You finally landed your “dream” agent. You did the hard work and crafted your manuscript. Created a stellar proposal. Comported yourself with excellence during the phone/Zoom calls. Congratulations. Now you can sit back and let the agent do their magic. All you have to do is start planning for your retirement with all the dough that is going to flow in your direction. Right?
Sorry. Connecting with a literary agent is only the next important step in your journey. To have a long-term career as a writer, you’ll need to continue to build your platform a little more each month. You still need to improve your writing craft in order to communicate your material (fiction or nonfiction). And more.
What you do have with an agent is a crucial business partner. An expert who can help you navigate the labyrinth of the publishing journey. Someone who knows where the speed bumps and potholes are before you hit them. A proverbial shock absorber (!!!).

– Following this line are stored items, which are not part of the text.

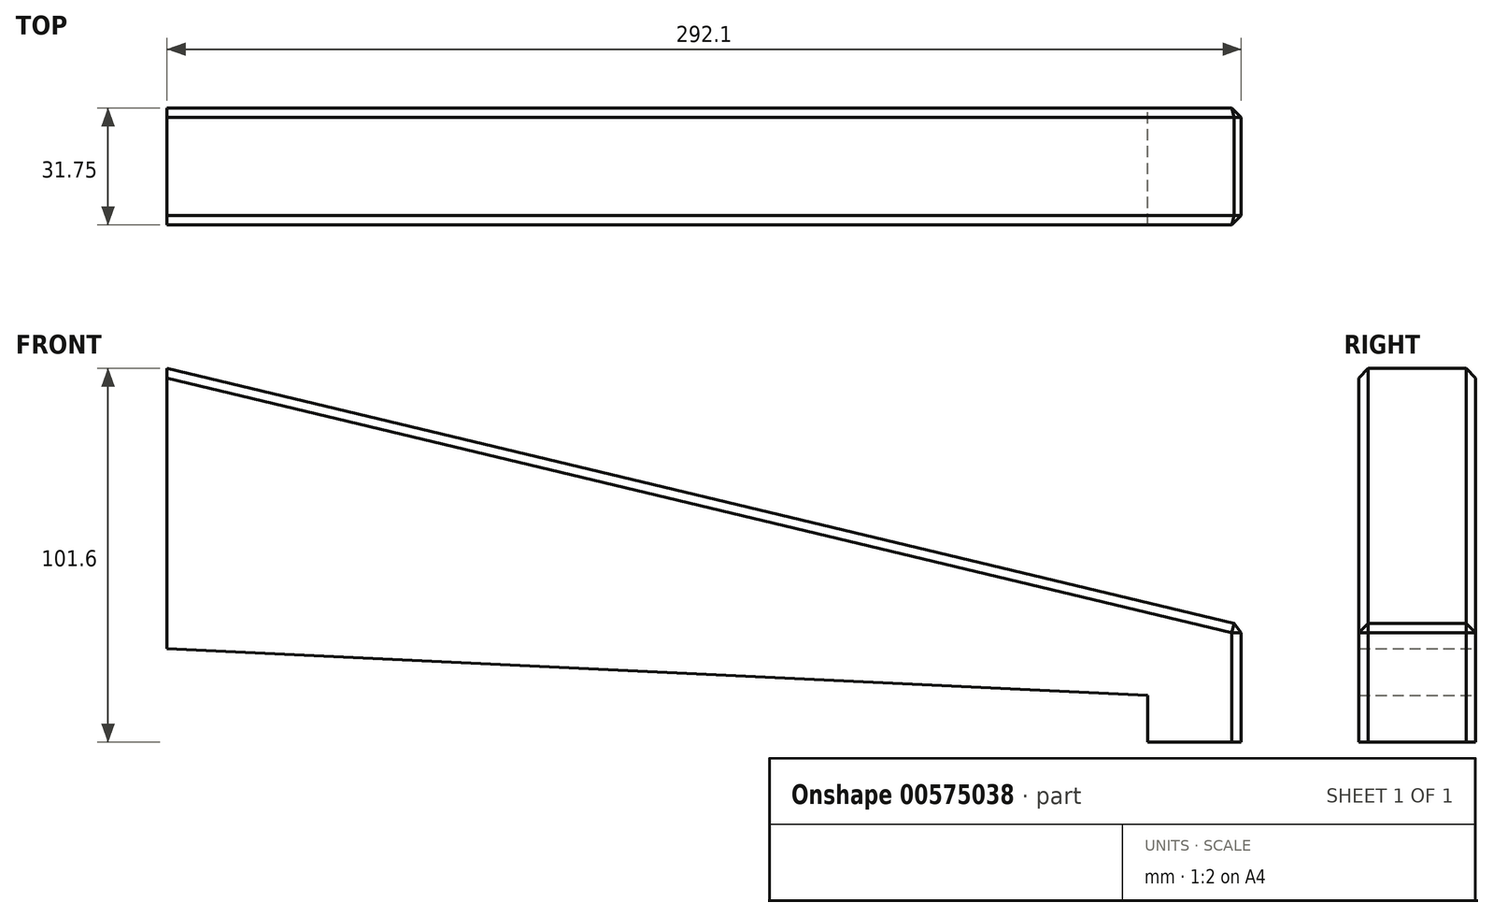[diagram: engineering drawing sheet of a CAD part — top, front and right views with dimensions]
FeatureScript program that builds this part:
annotation { "Feature Type Name" : "Feature", "Feature Type Description" : "" }
export const myFeature = defineFeature(function(context is Context, id is Id, definition is map)
    precondition{}
    {
        {
            var Q0;
            Q0=qCreatedBy(makeId("Front.planeOp"),FACE);
            var sketch = newSketch(context, id + "F0", { "sketchPlane" : qUnion([Q0])});
            skLineSegment(sketch, "E0.right", {"start": v(146.05, 6.35) * mm, "end": v(146.05, -12.7) * mm});
            skPoint(sketch, "E0.middle", {"position": v(0, 0) * mm});
            skLineSegment(sketch, "E1", {"start": v(146.05, -12.7) * mm, "end": v(120.65, -12.7) * mm});
            skLineSegment(sketch, "E2", {"start": v(120.65, -12.7) * mm, "end": v(120.65, 0) * mm});
            skLineSegment(sketch, "E3", {"start": v(120.65, 0) * mm, "end": v(-146.05, 12.7) * mm});
            skLineSegment(sketch, "E4", {"start": v(-146.05, 12.7) * mm, "end": v(-146.05, 88.9) * mm});
            skLineSegment(sketch, "E5", {"start": v(146.05, 6.35) * mm, "end": v(146.05, 19.05) * mm});
            skLineSegment(sketch, "E6", {"start": v(-146.05, 88.9) * mm, "end": v(146.05, 19.05) * mm});
            skLineSegment(sketch, "E7", {"start": v(120.65, 0) * mm, "end": v(-146.05, 0) * mm});
            skSolve(sketch);
        }
        {
            var Q0;
            Q0=makeQuery(id+"F0.imprint","IMPRINT",FACE,{"disambiguationData":[TD([[makeQuery(id+"F0.imprint","IMPRINT",EDGE,{"derivedFrom":sQuery(id+"F0.wireOp",EDGE,"E0.right")}),-1.0]])]});
            extrude(context, id + "F1", {"entities" : qUnion([Q0]), "depth" : 31.75 * mm, "offsetDistance" : 25.4 * mm});
        }
        {
            var Q0;
            Q0=makeQuery(id+"F1.opExtrude","CAP_EDGE",EDGE,{"disambiguationData":[OSD([sQuery(id+"F0.wireOp",EDGE,"E6")])],"isStart":false});
            var Q1;
            Q1=makeQuery(id+"F1.opExtrude","CAP_EDGE",EDGE,{"disambiguationData":[OSD([sQuery(id+"F0.wireOp",EDGE,"E6")])],"isStart":true});
            var Q2;
            Q2=makeQuery(id+"F1.opExtrude","SWEPT_EDGE",EDGE,{"disambiguationData":[OSD([sQuery(id+"F0.wireOp",EDGE,"E5"),sQuery(id+"F0.wireOp",EDGE,"E6")])]});
            var Q3;
            Q3=makeQuery(id+"F1.opExtrude","CAP_EDGE",EDGE,{"disambiguationData":[OSD([sQuery(id+"F0.wireOp",EDGE,"E0.right"),sQuery(id+"F0.wireOp",EDGE,"E5")])],"isStart":true});
            var Q4;
            Q4=makeQuery(id+"F1.opExtrude","CAP_EDGE",EDGE,{"disambiguationData":[OSD([sQuery(id+"F0.wireOp",EDGE,"E0.right"),sQuery(id+"F0.wireOp",EDGE,"E5")])],"isStart":false});
            chamfer(context, id + "F2", {"entities" : qUnion([Q0, Q1, Q2, Q3, Q4]), "width" : 2.54 * mm, "tangentPropagation" : true});
        }
    });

It is true that you can now have your agent shop your book project to the right publishers. Our agency has worked hard, so when a proposal from one of us is placed in front of the right editor, they will hopefully say, “Oh good! Wonder what they have for me to review today?” Rather than, “Oh no, another big waste of my time.”
But even then, it may not capture any publisher’s attention. It happens, I’m sorry to report. There are times when we send a proposal out to 20 major publishers and editors and get 100% “no thanks” in return.
But all that means is that ONE project didn’t connect … TODAY. There might be another idea that may work better … TOMORROW. Having that agent on your team means your chances for tomorrow are better than they would be without the agent.
To overuse a sports metaphor, your journey is more of an iron-man competition than a 40-yard dash. As such, you’d be wise to have the right coach, trainer, and manager in your circle.
Great to know, since navigating alone is like sailing a sea without ever reaching land.
I was just listening to a podcast about Captain Cook’s first journey across the sea in 1767. Imagine navigating the waters of the South Pacific with only the stars and not knowing any of land masses!
They thought Australia was a large land mass (not an island) that was so big it would balance all the land in the northern hemisphere.
Sheri Dean Parmelee, Ph.D.
Thanks for the info, Steve. I know that having an agent is like a marriage, of sorts.
There have been times where that metaphor is a good one. But there are other times where it is NOT with a capital N. O. T.
Kristen Joy Wilks
Yeah, this makes sense. Just because the publishing world is easier for an agent to navigate than for me, doesn’t mean it is easy to navigate. Finding just the right match can take time, regardless of the skills of the person representing you.
So true. As I like to say, “This is why we call it ‘work.'”
Steve, I had to smile at your metaphor, “Your journey is more of an iron-man competition than a 40-yard dash.” As a one-time Iron-man athlete myself, I know that without having the right “inner-circle,” it is almost impossible to finish the grueling competition. With an effective team, however, you do better than you ever thought possible, and you actually amaze yourself that you completed your goal! 🤩
I thought iron-man would be more apt than a “simple” marathon…since that is the normal cliche. Suzy, you picked on the subtlety of the difference. Well done!
One thing I’ve heard is that accept rates rise as you make it further along in the process. That is, an agented author looking for an editor is more likely (all other things being equal) to get accepted than an unagented author looking for an agent.
Steve, is that accurate?
(As with everything, this is all statistics, so “your mileage may vary”. But I personally find it helpful to at least a rough idea of what the odds are, just to help set expectations.)
I wish there was a way to quantify this business. But there isn’t.
We’ve had long time, heavily published, authors whose new book idea did not sell to anyone.
And I’ve seen authors who are unagented secure a deal on their own.
The best way to describe it is the phrase, “Success breeds success.” Thus crossing one success makes the next one that much more likely to happen. But there is never a guarantee.
I even had a case where a publisher made a contract offer on a book. A day later they withdrew the offer (just before we accepted it) saying they had second thoughts.
Another time a contract had been drawn up but during the negotiations things soured and the author chose to walk away.
Do this long enough and you’ll end up with stories, like I have, to illustrate every exception to the rule.
Thanks, appreciate the response.
Depend on agents I lost many times and waste my times on freelance.